Если бы я сознался, насколько бы мне стало легче! Если меня возьмут на работу, когда и где мы с ним окажемся вот так, с глазу на глаз? Когда улик много, они рано или поздно должны обрушиться и погрести меня под собой. Мне этого не вынести…
— В лепрозории, о котором вы упомянули, пришлось побывать и мне, — решился я.
По лицу Киёмидзу промелькнула неясная тень.
— Но теперь все изменилось. Я вылечился и совершенно не заразен. Если надо, могу представить справку от врача, — произнес я, запинаясь. Голос мой, казалось, тает где-то в пустоте, не достигая слуха Киёмидзу.
И в послужном списке я солгал. Не мог же я написать, что находился в лепрозории, никто бы не принял меня на работу, — говоря это, я все больше терял присутствие духа. Я открылся Киёмидзу, камень с души был снят. Взамен этого вместе с жалостью к самому себе у меня появилось ощущение чего-то забавного. Киёмидзу молча слушал. Сигарета, лежавшая на краю пепельницы, собиралась вот-вот разгореться, испуская слабый дымок.

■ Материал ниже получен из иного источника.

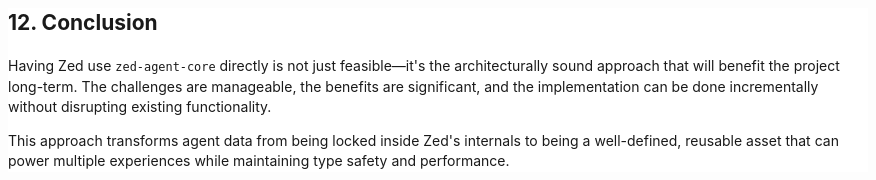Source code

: ## 12. Conclusion

Having Zed use `zed-agent-core` directly is not just feasible—it's the architecturally sound approach that will benefit the project long-term. The challenges are manageable, the benefits are significant, and the implementation can be done incrementally without disrupting existing functionality.

This approach transforms agent data from being locked inside Zed's internals to being a well-defined, reusable asset that can power multiple experiences while maintaining type safety and performance.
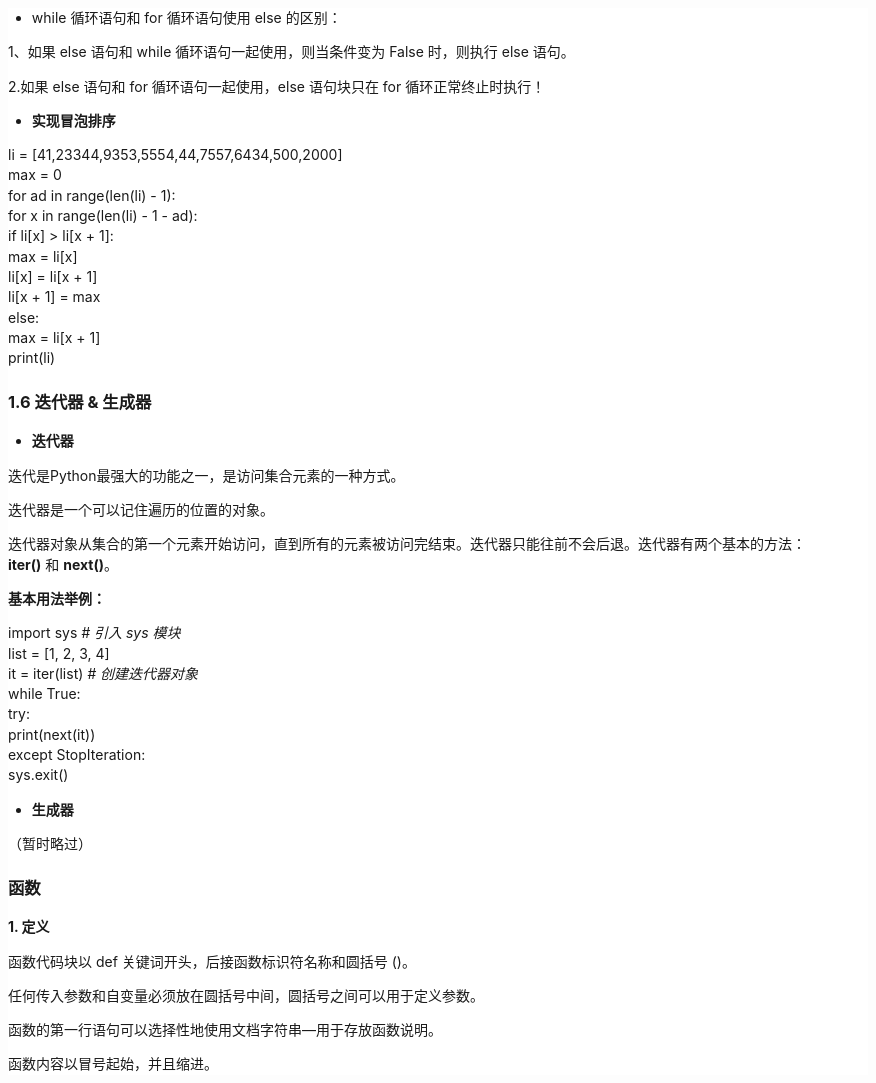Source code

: -   while 循环语句和 for 循环语句使用 else 的区别：

1、如果 else 语句和 while 循环语句一起使用，则当条件变为 False 时，则执行 else
语句。

2.如果 else 语句和 for 循环语句一起使用，else 语句块只在 for
循环正常终止时执行！

-   **实现冒泡排序**

li = [41,23344,9353,5554,44,7557,6434,500,2000]  
max = 0  
for ad in range(len(li) - 1):  
for x in range(len(li) - 1 - ad):  
if li[x] \> li[x + 1]:  
max = li[x]  
li[x] = li[x + 1]  
li[x + 1] = max  
else:  
max = li[x + 1]  
print(li)

### 1.6 迭代器 & 生成器

-   **迭代器**

迭代是Python最强大的功能之一，是访问集合元素的一种方式。

迭代器是一个可以记住遍历的位置的对象。

迭代器对象从集合的第一个元素开始访问，直到所有的元素被访问完结束。迭代器只能往前不会后退。迭代器有两个基本的方法：**iter()** 和 **next()**。

**基本用法举例：**

import sys *\# 引入 sys 模块*  
list = [1, 2, 3, 4]  
it = iter(list) *\# 创建迭代器对象*  
while True:  
try:  
print(next(it))  
except StopIteration:  
sys.exit()

-   **生成器**

（暂时略过）

### 函数

**1. 定义**

函数代码块以 def 关键词开头，后接函数标识符名称和圆括号 ()。

任何传入参数和自变量必须放在圆括号中间，圆括号之间可以用于定义参数。

函数的第一行语句可以选择性地使用文档字符串—用于存放函数说明。

函数内容以冒号起始，并且缩进。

— Я буду работать, как бы трудно ни пришлось. Изо всех сил буду стараться. Раньше в лепрозории я два года редактировал газету. Нельзя, конечно, говорить, что это опыт, но полезным по крайней мере я буду… — Ощутив тщету своих слов, я замолчал.
Чем больше и отчаяннее я говорил, тем острее понимал, что мои слова буксуют. Моя нелепая фигура выглядела здесь, должно быть, особенно безобразно. Я помнил, какой я ее видел в зеркале!
Киёмидзу поднял голову.
— Понятно. Я думаю, мы так или иначе уведомим вас.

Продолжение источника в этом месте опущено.